At the City Council’s meeting Tuesday night, a majority voted to accept a bid of $746,398 for a 109-foot aerial truck from a Louisville vendor of Rosenbauer, a South Dakota company.
The truck, currently in production, will be equipped with a pump and water tank so that it can also be used as a pumper.
“It’s what we call a multifunctional piece of equipment,” City Fire Chief Randy Walker said.

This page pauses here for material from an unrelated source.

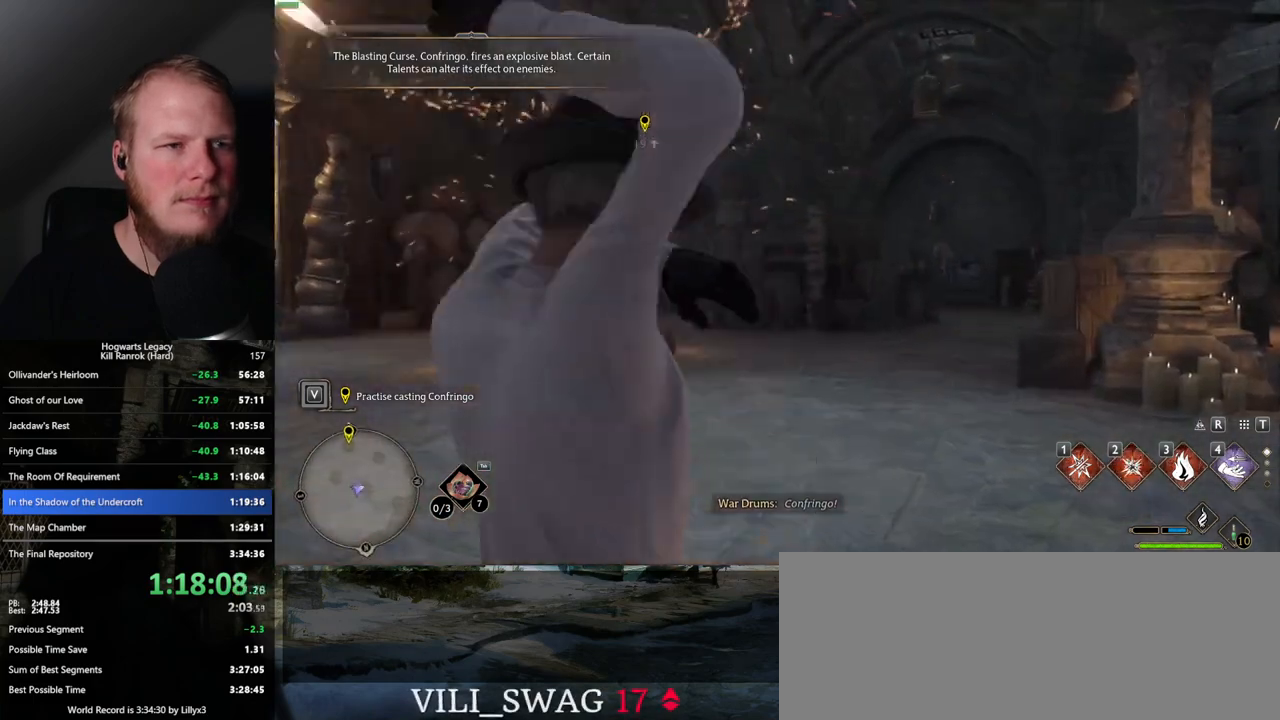
{"keys": [], "mouse": [], "events": []}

When firefighters go out on a call, he said, “they’ll have every tool they’ll need at their disposal on that one truck.”
Walker said equipment from the 1988 ladder truck currently in use will be transferred to the new truck, and the old truck will be sold because the city has no place to store it.
The fire station behind City Hall only has two bays that are of sufficient height and length to accommodate the ladder trucks.
Councilman Francis Lydian, who had wanted the city to buy a used truck, had several questions about the apparatus, including why the city needs a 109-foot ladder when it has no buildings that tall.
Lydian moved to table the decision because he had just received the bid proposal and had no time to study it, he said. That motion failed 3-2 with one abstention.
Councilman Fred Hagan then made a motion to approve the purchase. He reminded the other members that the council put the money in the budget last year to buy a fire truck, and the purchase has been planned since before 2015.